▸ **DATASET EXTRACT**:

**********

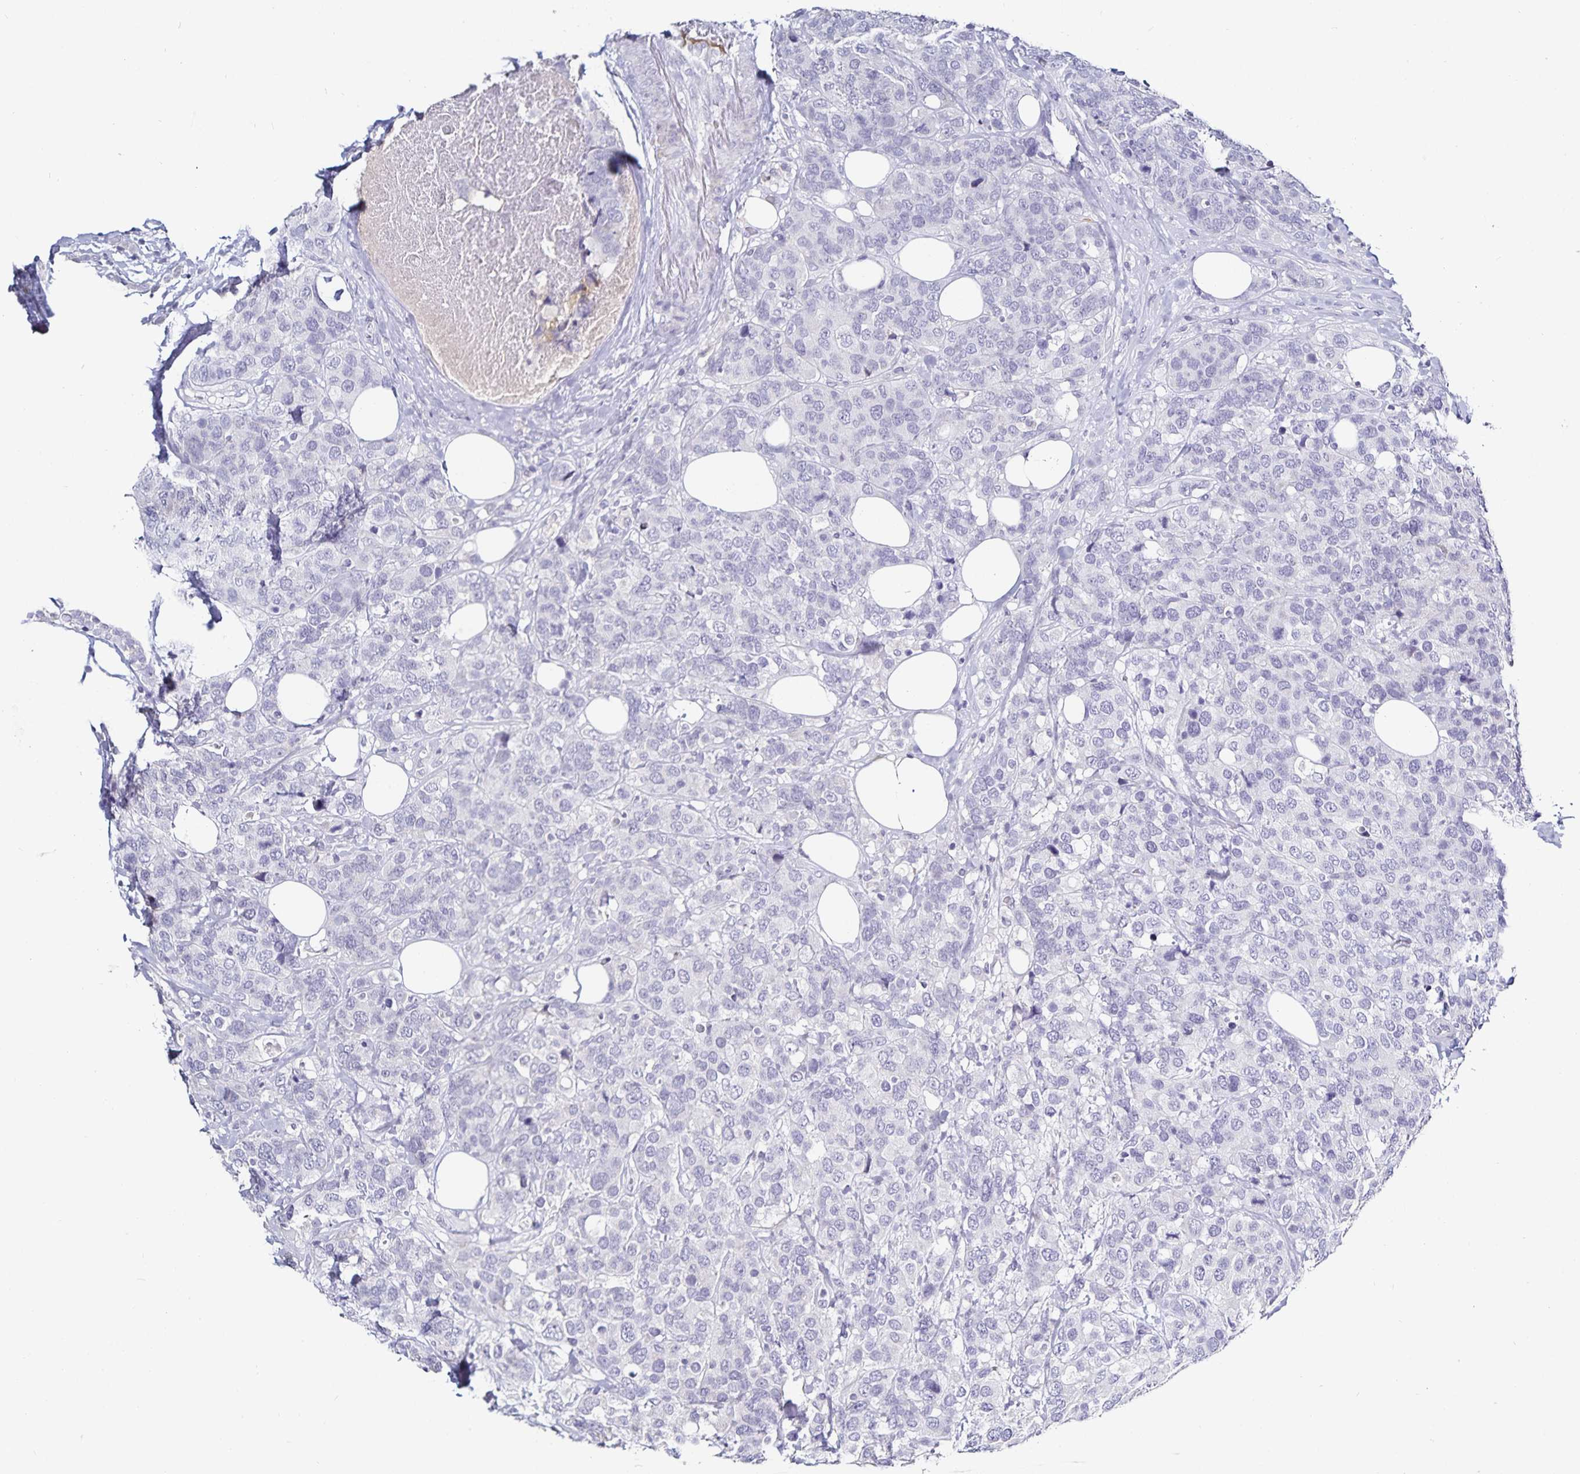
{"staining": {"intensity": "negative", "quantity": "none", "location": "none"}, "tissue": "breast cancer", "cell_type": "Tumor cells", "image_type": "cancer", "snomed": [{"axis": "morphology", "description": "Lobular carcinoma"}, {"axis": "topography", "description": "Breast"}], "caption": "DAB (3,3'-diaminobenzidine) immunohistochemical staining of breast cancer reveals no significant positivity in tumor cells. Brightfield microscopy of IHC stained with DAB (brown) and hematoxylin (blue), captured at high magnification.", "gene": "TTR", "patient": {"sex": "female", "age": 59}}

**********

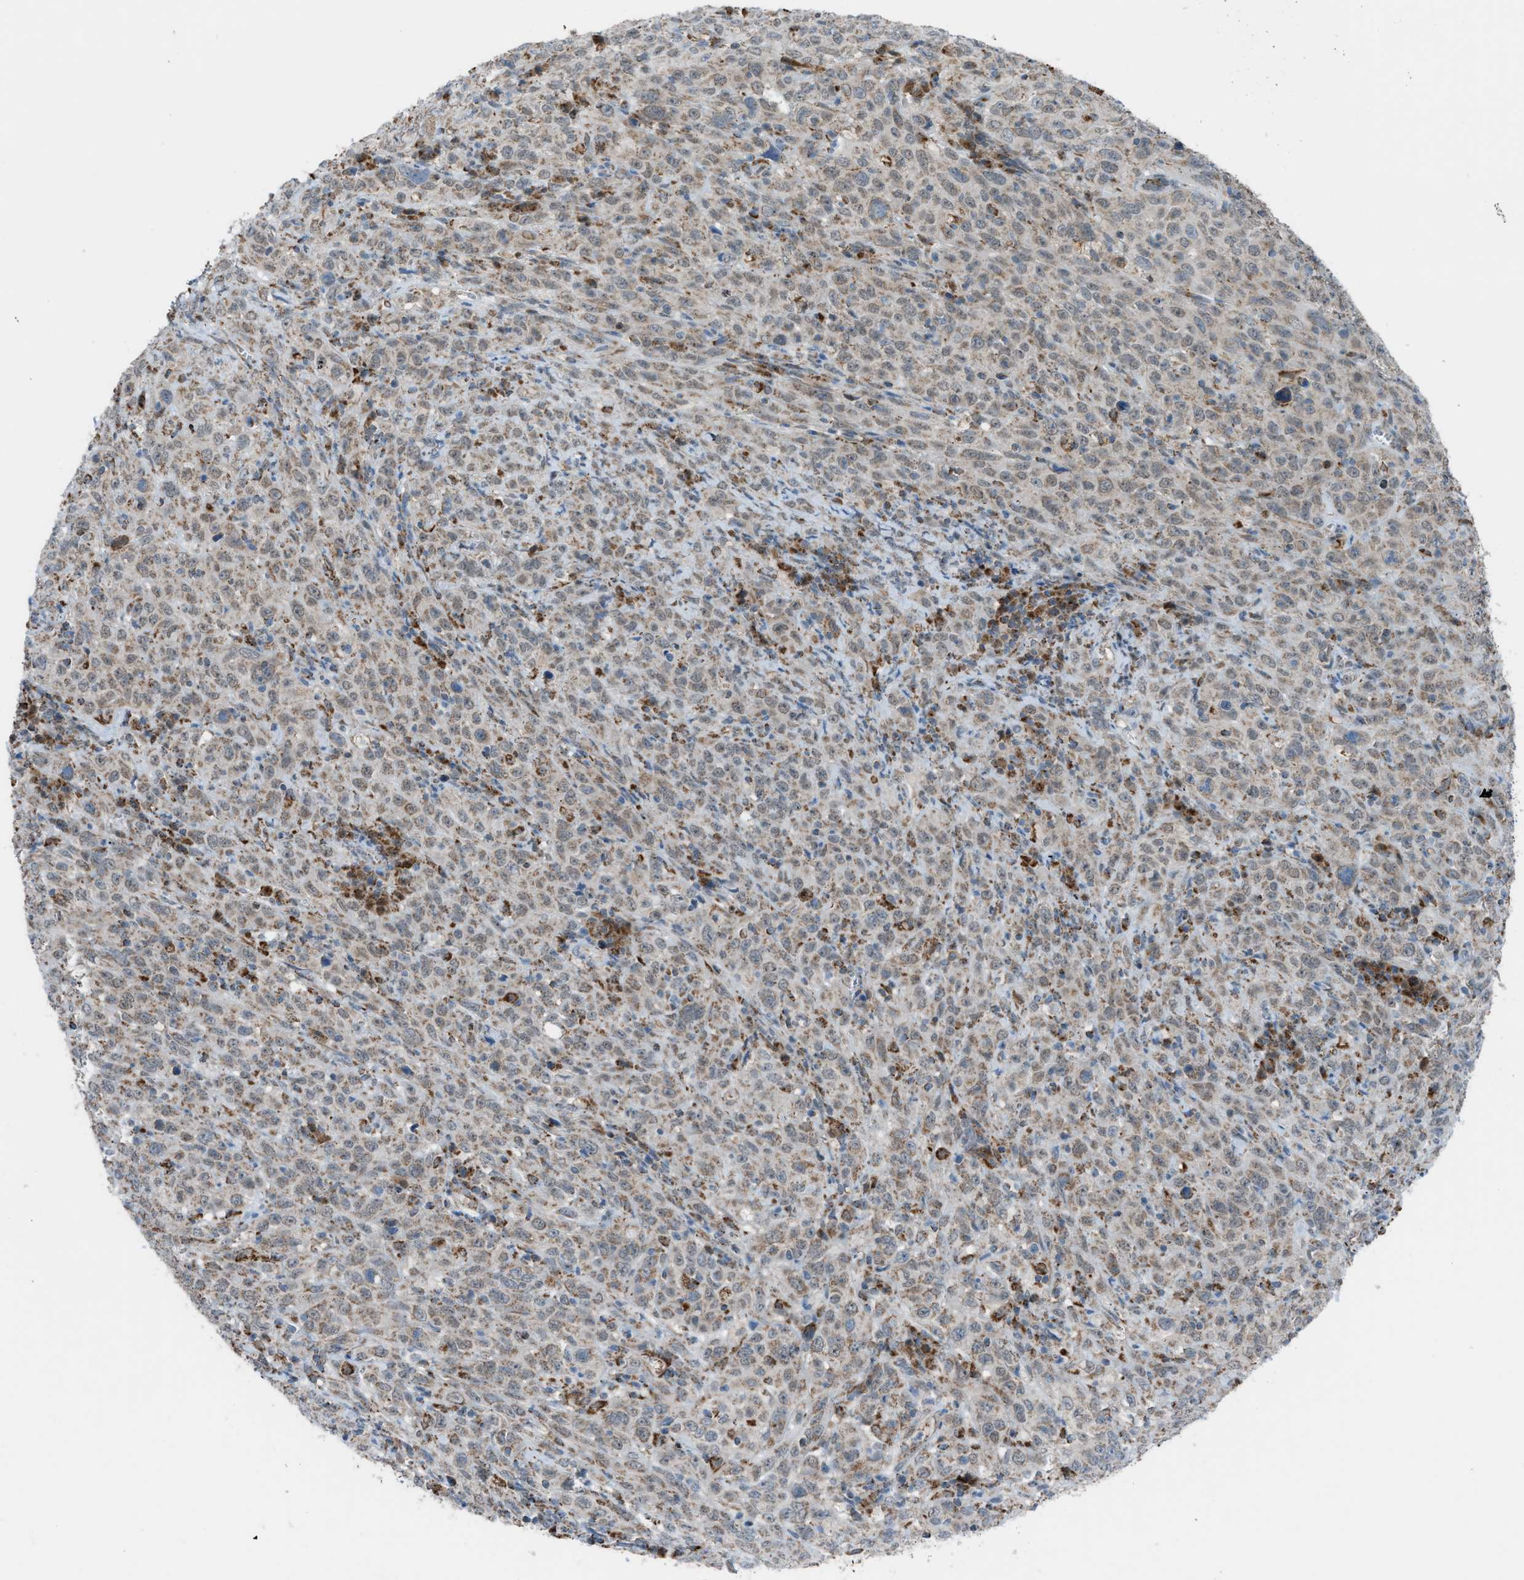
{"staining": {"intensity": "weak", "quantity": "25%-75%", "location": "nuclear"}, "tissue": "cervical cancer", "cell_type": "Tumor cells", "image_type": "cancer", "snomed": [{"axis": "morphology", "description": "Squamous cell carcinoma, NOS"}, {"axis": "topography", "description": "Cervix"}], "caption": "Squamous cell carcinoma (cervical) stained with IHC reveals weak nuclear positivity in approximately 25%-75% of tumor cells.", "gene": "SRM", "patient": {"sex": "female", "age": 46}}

**********

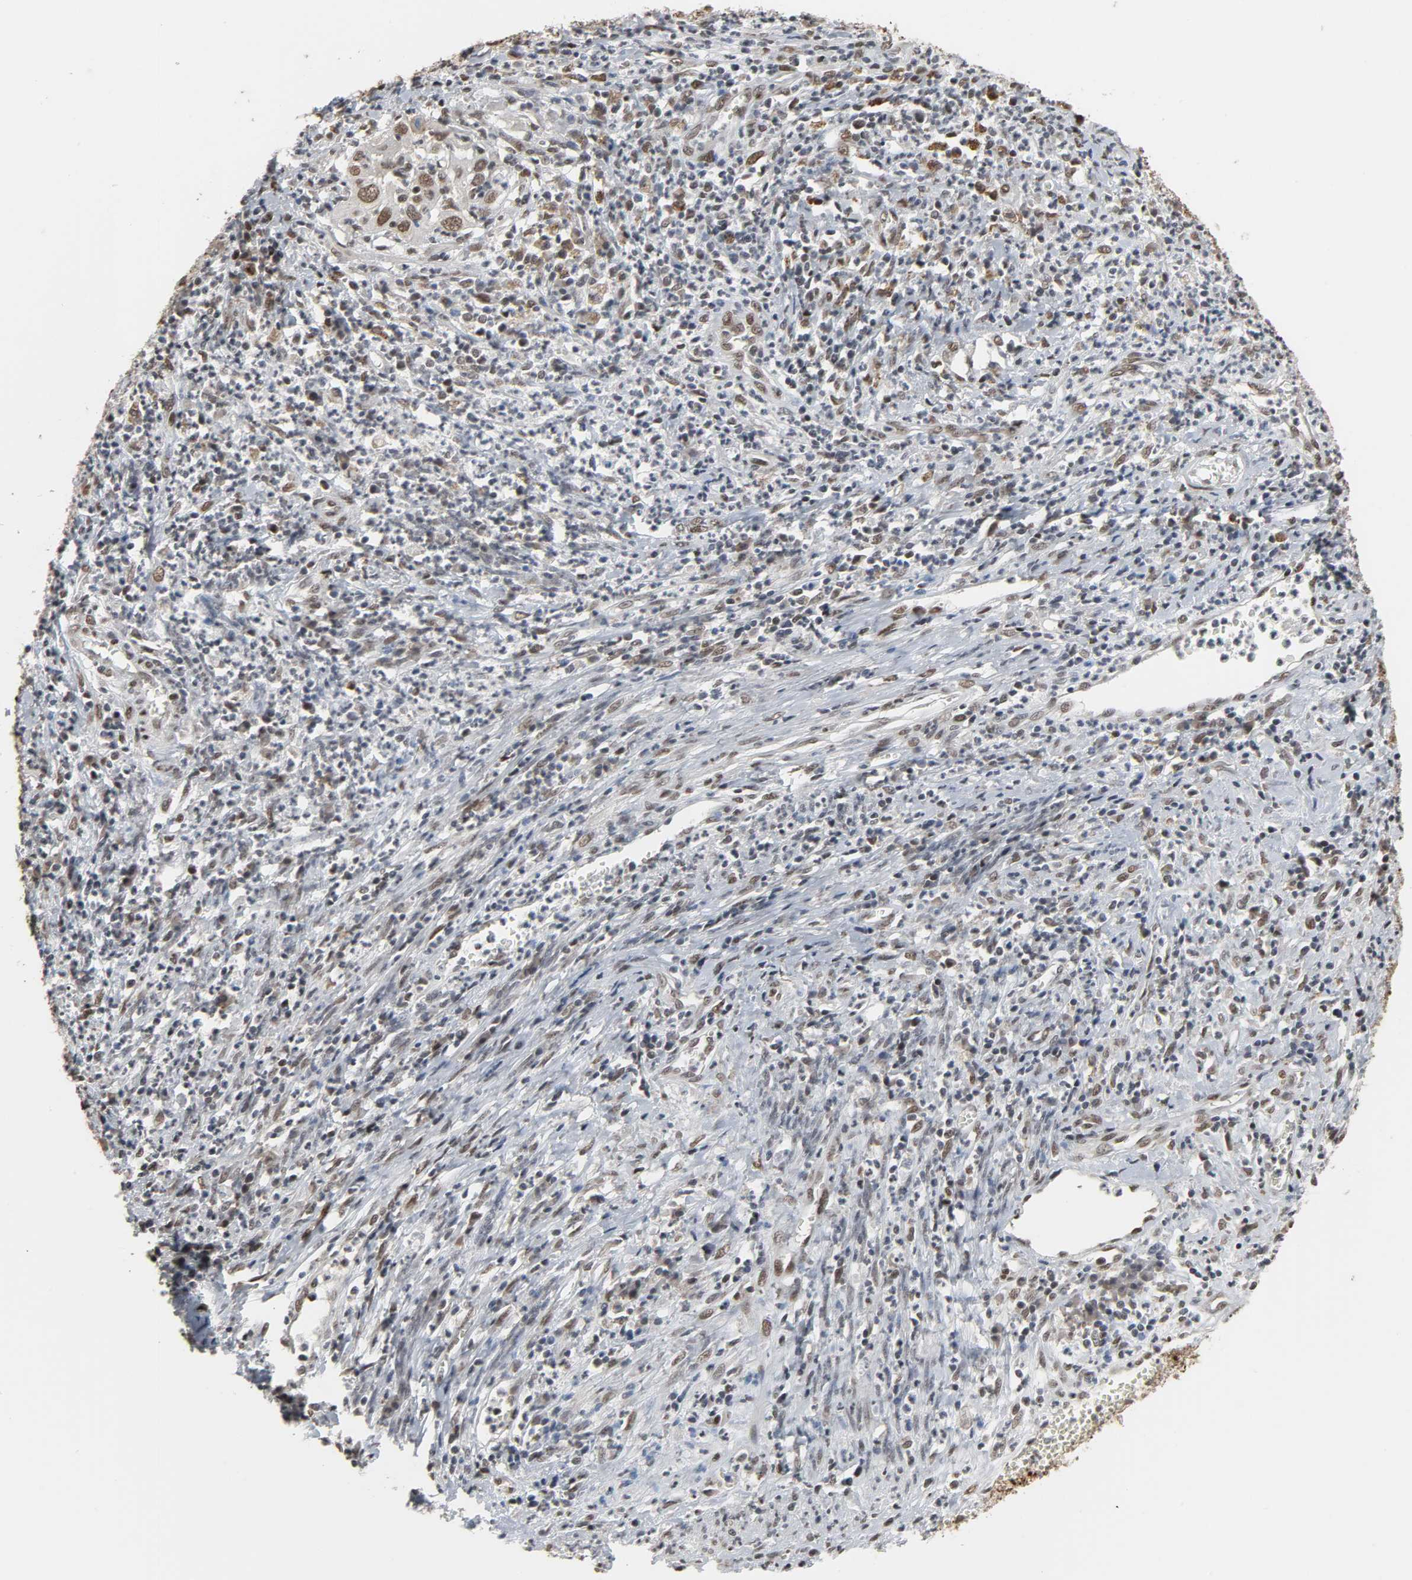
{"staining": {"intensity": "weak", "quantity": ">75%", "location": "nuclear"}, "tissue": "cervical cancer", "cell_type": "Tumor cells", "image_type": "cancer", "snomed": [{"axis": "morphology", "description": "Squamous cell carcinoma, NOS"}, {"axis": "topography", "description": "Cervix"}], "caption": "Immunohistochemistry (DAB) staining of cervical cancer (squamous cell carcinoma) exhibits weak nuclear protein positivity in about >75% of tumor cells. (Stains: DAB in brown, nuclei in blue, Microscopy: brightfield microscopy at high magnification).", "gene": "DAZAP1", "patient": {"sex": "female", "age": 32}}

**********

▸ **WHAT YOU WILL DO**: Wherever a line of the data holds "Squamous", copy that line.

▸ **OUTPUT FOR THIS EXERCISE**:
{"staining": {"intensity": "weak", "quantity": "25%-75%", "location": "nuclear"}, "tissue": "cervical cancer", "cell_type": "Tumor cells", "image_type": "cancer", "snomed": [{"axis": "morphology", "description": "Squamous cell carcinoma, NOS"}, {"axis": "topography", "description": "Cervix"}], "caption": "Squamous cell carcinoma (cervical) stained with IHC reveals weak nuclear positivity in approximately 25%-75% of tumor cells.", "gene": "SRM", "patient": {"sex": "female", "age": 46}}
{"staining": {"intensity": "weak", "quantity": ">75%", "location": "nuclear"}, "tissue": "cervical cancer", "cell_type": "Tumor cells", "image_type": "cancer", "snomed": [{"axis": "morphology", "description": "Squamous cell carcinoma, NOS"}, {"axis": "topography", "description": "Cervix"}], "caption": "Immunohistochemistry (DAB) staining of cervical cancer (squamous cell carcinoma) exhibits weak nuclear protein positivity in about >75% of tumor cells. (Stains: DAB in brown, nuclei in blue, Microscopy: brightfield microscopy at high magnification).", "gene": "DAZAP1", "patient": {"sex": "female", "age": 32}}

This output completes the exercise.